When we excavate the ornament boxes, we find ones we bought as a young couple, ones given to us over the years by friends, and a whole set of ornaments collected and repurposed from special occasions. These started life as table decorations at friends’ weddings, my grandparents’ silver wedding anniversary, and other life celebrations; as Christmas ornaments, they’re mementos that bring back these occasions, along with the loved ones who were there.

And, of course, my husband and I are parents, so there are ornaments our son made as a child. These keep company with two rather ugly baubles that my sister and I made as children, hand-painted and decked out with glitter. Again, the word tatty is apt, but their very tattiness endears them to me.

This, I think, is what makes holidays special: their ability to evoke cherished memories and remind us of loved ones.
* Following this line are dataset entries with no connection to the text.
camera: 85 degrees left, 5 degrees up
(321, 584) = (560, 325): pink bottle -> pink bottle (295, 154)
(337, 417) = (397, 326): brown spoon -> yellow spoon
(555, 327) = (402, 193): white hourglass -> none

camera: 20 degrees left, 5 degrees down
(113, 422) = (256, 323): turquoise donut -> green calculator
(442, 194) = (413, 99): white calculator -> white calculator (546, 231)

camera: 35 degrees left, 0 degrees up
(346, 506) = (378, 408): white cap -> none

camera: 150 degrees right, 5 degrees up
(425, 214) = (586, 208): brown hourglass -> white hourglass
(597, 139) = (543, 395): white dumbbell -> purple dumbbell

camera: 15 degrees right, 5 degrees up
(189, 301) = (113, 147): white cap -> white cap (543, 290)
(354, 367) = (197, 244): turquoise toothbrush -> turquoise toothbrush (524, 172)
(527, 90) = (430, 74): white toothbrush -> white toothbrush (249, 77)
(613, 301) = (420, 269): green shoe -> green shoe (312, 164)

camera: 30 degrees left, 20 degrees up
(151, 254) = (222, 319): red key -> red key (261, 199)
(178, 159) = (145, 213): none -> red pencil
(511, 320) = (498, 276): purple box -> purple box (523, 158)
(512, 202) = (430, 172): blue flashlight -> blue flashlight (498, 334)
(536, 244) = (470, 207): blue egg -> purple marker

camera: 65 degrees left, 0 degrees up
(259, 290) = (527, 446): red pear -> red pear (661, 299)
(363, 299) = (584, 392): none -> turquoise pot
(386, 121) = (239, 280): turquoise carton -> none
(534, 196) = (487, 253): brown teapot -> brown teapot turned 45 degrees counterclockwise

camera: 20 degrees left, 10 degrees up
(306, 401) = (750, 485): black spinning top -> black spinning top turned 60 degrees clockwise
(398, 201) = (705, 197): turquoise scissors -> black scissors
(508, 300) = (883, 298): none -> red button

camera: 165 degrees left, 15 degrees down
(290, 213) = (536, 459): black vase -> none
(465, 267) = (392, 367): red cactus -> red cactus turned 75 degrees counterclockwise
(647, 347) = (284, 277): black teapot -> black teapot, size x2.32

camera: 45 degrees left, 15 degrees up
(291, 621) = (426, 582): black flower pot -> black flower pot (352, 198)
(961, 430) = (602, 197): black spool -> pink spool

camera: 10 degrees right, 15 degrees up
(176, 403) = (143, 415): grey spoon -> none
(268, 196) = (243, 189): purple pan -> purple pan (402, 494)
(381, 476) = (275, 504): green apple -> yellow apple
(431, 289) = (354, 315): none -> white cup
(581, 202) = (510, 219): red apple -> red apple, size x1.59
Perhaps it’s why we reach out to loved ones on holidays also, with phone calls and texts, cards and postcards. Our Christmas cards this year, as in many years, are drawn by my cartoonist husband, so each one we send shares a bit of him with the recipient. I make cookies and pesto and sugared nuts as gifts; he makes a drawing. We give them all as reminders of our love. They connect us with those we love, even in this very distant time.

Winter's Holidays: #frontstooppoem by Kim Kishbaugh

Home movies

We’re working our way through the holiday movie (and cartoon) season, and I’m trying this year to combine a mixture of old favorites and movies I’ve never seen. Last night was one of the latter, a 1940 entry called both Beyond Christmas and Beyond Tomorrow (apparently Beyond Tomorrow was the original title).

It was filmed in black and white, but I watched the colorized version, and while I’m not always a fan of colorization I have to say last night I was happy for it. For reasons I’m uncertain of, black and white seemed last night like more work than color. Even with the color, though, I can’t say I came away a big fan of Beyond Christmas/Tomorrow. It’s pretty sappy and overtly religious, neither of which win points from me. I still enjoyed it, though, possibly because of the combined accents of Charles Winninger playing Michael O’Brien and Maria Ouspenskaya as Madame Tanya, or possibly because the winter holidays are the right time for schmaltz.

Not just movies at home; also movies filmed at home

#frontstooppoetry (c) 2020 Kim Kishbaugh

Before putting on the movie, my husband and I were glued to the television screen for a very different kind of showing. Once again for reasons I don’t know, the husband pulled the old (as in oldest—we have more than one) video camera from its bag and found in it a tape labeled Christmas 2000. Once we started looking at it, we couldn’t stop. We relived the opening of Christmas gifts with our young son on Christmas morning, his first test run on his new scooter, frolic in the park, the pre-school Christmas pageant and more. My husband was transported back to the childhood home that has since been demolished to make way for a McMansion. And by the way, who were those two young parents cavorting with my son? Just wow.

The holiday season seems a great time to relive home movies, so full of memories and nostalgia. Or maybe it’s the pandemic that makes this seem right. Whatever the reason, I thoroughly recommend it. If you have old home movies anywhere, pull one out and revisit it. Maybe get on Zoom/FaceTime/Skype with far-flung family and let them see it, too. And while you’re at it, have a latke or Christmas cookie.